Now that, unfortunately, is a false narrative. In fact, we have seen in the context of the crisis— and looking back a few years before—that there has been a perception of countries racing to the bottom in terms of providing tax incentives to attract businesses across the globe. And that, unfortunately, has led to what is often referred to as a tax competition which we all largely lose out on.

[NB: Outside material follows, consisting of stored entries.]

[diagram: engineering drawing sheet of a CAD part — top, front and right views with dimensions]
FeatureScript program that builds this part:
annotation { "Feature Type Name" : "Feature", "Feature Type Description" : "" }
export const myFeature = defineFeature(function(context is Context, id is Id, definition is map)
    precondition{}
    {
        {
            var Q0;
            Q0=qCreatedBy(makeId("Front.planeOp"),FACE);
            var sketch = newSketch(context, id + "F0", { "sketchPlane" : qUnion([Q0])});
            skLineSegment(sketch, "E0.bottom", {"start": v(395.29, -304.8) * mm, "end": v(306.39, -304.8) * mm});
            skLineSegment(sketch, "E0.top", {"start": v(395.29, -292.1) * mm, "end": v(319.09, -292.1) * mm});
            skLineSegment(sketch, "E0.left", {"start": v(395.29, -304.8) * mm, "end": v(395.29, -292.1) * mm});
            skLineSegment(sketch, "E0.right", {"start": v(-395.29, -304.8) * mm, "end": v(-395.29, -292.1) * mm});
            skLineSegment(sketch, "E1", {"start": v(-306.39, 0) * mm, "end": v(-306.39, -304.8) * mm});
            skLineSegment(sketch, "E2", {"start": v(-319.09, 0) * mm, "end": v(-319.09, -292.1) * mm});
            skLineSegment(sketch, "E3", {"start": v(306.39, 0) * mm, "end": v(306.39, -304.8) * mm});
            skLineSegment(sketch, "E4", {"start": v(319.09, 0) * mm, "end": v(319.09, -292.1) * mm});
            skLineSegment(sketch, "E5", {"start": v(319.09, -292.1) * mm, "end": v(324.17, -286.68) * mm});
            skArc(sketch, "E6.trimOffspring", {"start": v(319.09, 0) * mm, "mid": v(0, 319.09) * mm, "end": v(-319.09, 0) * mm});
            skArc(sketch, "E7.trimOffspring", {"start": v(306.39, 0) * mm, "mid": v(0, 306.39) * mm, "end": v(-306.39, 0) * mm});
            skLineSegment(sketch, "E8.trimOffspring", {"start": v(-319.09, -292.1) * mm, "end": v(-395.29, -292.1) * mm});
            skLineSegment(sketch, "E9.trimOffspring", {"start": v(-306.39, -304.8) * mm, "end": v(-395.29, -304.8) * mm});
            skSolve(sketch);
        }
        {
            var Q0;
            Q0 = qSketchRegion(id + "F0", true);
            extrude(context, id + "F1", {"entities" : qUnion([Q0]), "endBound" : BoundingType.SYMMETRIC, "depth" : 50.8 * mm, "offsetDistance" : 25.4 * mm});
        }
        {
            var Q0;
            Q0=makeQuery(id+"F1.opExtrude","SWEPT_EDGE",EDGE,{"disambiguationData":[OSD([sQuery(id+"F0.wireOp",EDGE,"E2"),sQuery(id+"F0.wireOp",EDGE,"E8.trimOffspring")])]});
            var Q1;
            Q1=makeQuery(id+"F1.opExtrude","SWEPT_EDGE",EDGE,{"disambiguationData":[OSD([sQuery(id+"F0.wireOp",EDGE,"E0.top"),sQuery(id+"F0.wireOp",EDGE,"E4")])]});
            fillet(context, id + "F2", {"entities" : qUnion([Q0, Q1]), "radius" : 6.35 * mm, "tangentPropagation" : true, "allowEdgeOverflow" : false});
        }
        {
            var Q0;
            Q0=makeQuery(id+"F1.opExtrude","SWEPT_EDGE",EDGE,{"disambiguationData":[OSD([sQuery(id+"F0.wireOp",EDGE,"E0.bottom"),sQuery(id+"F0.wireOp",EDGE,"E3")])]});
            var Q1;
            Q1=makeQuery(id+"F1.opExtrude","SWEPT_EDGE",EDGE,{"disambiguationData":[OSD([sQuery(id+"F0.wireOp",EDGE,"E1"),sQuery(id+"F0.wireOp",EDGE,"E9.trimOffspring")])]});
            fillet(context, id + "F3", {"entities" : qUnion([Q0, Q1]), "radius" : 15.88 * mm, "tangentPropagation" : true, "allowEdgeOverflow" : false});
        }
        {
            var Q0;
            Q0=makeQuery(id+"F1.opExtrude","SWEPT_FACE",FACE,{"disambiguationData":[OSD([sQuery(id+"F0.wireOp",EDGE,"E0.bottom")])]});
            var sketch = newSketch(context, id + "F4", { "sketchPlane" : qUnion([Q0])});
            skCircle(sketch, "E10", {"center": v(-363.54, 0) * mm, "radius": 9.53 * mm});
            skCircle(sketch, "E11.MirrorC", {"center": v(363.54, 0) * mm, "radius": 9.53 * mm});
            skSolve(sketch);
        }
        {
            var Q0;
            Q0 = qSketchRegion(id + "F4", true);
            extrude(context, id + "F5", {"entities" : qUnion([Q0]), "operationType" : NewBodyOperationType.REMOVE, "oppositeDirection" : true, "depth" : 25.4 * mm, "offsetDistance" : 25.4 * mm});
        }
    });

So, the idea is that over the last few weeks, there has been an increasingly well appreciated OECD-led agreement on tax cooperation in the context of looking at how companies should be paying a certain amount of minimum taxes. So that agreement has resulted in a minimum of a 15% corporate tax on the larger multinational companies, and that is expected to generate approximately $150 billion annually across the global economy as a result of that measure
We still have a lot of work to be done. So in the context of Asia and the Pacific, only twenty of the 46 Asian development countries have actually signed up to the base erosion and profit-shifting integrated framework.
Nisha Pillai
So, lots to be done as you say. But what is ADB doing specifically to promote the kind of cross-border cooperation you're talking about?
Bruno Carrasco
So, back in May, President Asakawa launched the Asia Pacific tax hub. The tax hub really represents an important stepping stone towards having a collaborative, inclusive platform where we can work closely with our developing member countries in Asia Pacific, but also with our development partners, including OECD, IMF, World Bank, the United Nations. And with our collective expertise, we can help countries in terms of addressing many of these challenges that we've been discussing, and we generally work in the context of three pillars. One would be the medium-term revenue strategy, so it has to do with how we build a medium-term planning of how we recover revenue. It looks also, as a second pillar, to how we automate the tax administration, where again there can be a lot of gains by automating tax administration. And thirdly, what I was just referring to about how we can better integrate countries into those international tax cooperation agreements.
Nisha Pillai
Well, the tax hub certainly sounds like a bold and worthwhile initiative, and let's hope that you get buy-in from governments across the region. Bruno Carrasco thanks so much for joining us on ADB insight.
Bruno Carrasco
Thank you, Nisha. It was a pleasure to talk to you.
Nisha Pillai
And thank you to everyone for joining us on this edition. From me, Nisha Pillai, goodbye for now.